Exercise requirements
Skip the pictures. Give all the data again exactly.

Records for this task
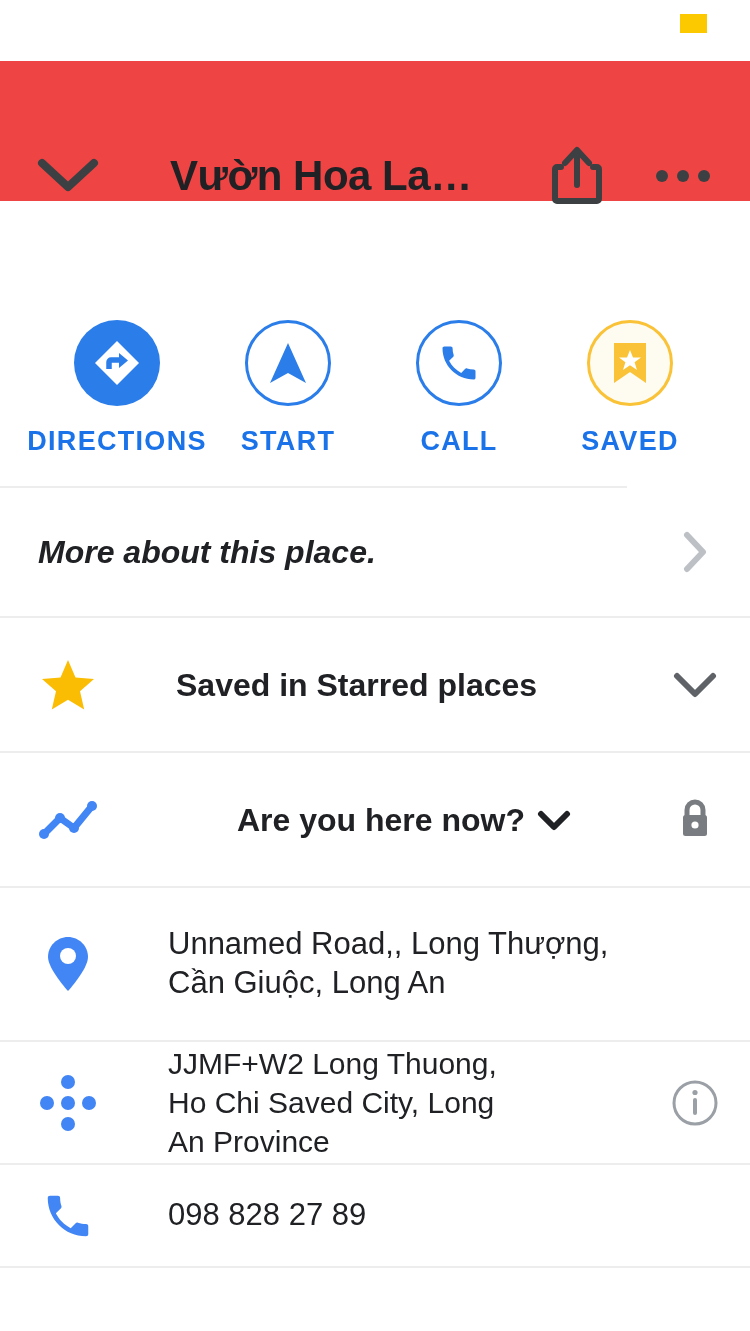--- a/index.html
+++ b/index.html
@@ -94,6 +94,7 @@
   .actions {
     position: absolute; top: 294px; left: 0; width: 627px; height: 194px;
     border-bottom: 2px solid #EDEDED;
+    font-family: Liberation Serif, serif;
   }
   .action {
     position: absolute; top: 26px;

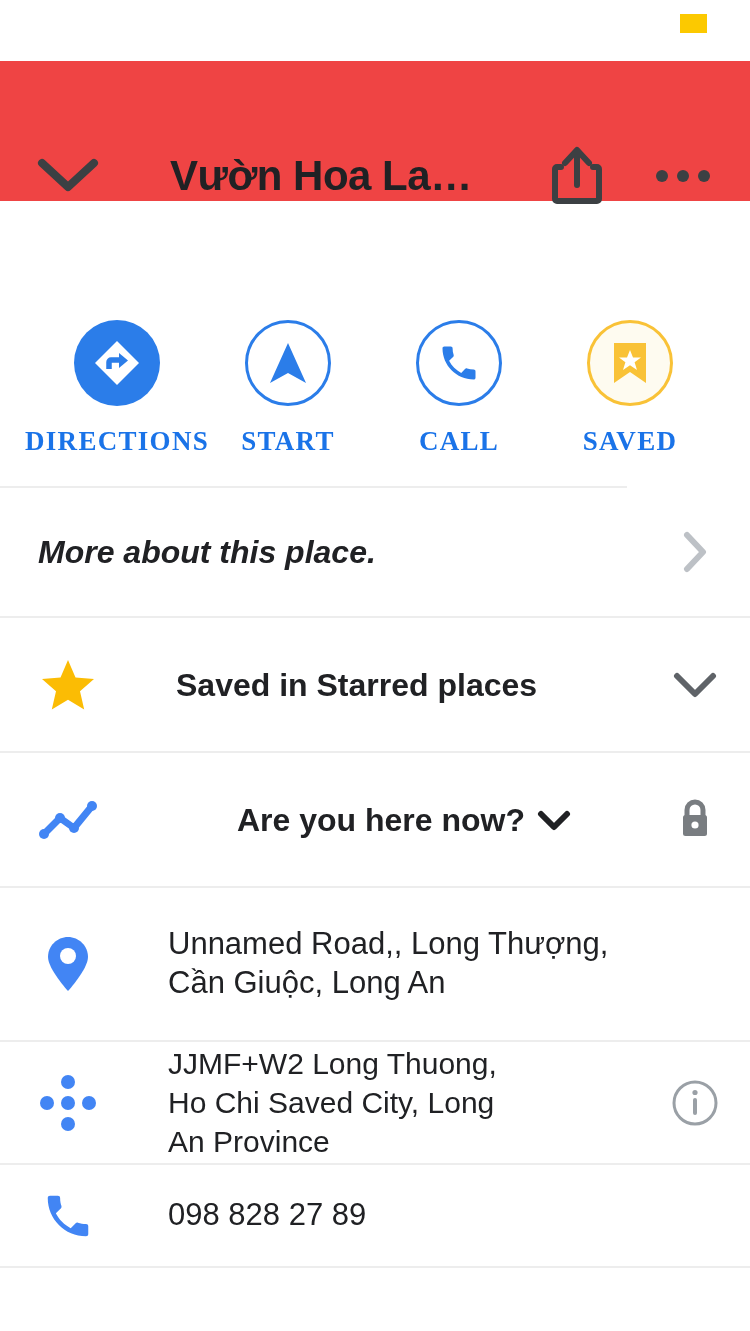--- a/index.html
+++ b/index.html
@@ -329,20 +329,6 @@
     </div>
   </div>
 
-  <div class="row" id="row-address">
-    <div class="row-icon">
-      <span>
-        <svg width="44" height="58" viewBox="0 0 44 58">
-          <path d="M22 2 C11 2 2 11 2 22 C2 34 22 56 22 56 C22 56 42 34 42 22 C42 11 33 2 22 2 Z" fill="#4285F4"></path>
-          <circle cx="22" cy="21" r="8" fill="#ffffff"></circle>
-        </svg>
-      </span>
-    </div>
-    <div class="row-text">
-      <span class="line">Unnamed Road,, Long Thượng,</span>
-      <span class="line">Cần Giuộc, Long An</span>
-    </div>
-  </div>
 
   <div class="row" id="row-pluscode">
     <div class="row-icon">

Result of this exercise
--- a/index.html
+++ b/index.html
@@ -94,6 +94,7 @@
   .actions {
     position: absolute; top: 294px; left: 0; width: 627px; height: 194px;
     border-bottom: 2px solid #EDEDED;
+    font-family: Liberation Serif, serif;
   }
   .action {
     position: absolute; top: 26px;

--- a/index.html
+++ b/index.html
@@ -329,20 +329,6 @@
     </div>
   </div>
 
-  <div class="row" id="row-address">
-    <div class="row-icon">
-      <span>
-        <svg width="44" height="58" viewBox="0 0 44 58">
-          <path d="M22 2 C11 2 2 11 2 22 C2 34 22 56 22 56 C22 56 42 34 42 22 C42 11 33 2 22 2 Z" fill="#4285F4"></path>
-          <circle cx="22" cy="21" r="8" fill="#ffffff"></circle>
-        </svg>
-      </span>
-    </div>
-    <div class="row-text">
-      <span class="line">Unnamed Road,, Long Thượng,</span>
-      <span class="line">Cần Giuộc, Long An</span>
-    </div>
-  </div>
 
   <div class="row" id="row-pluscode">
     <div class="row-icon">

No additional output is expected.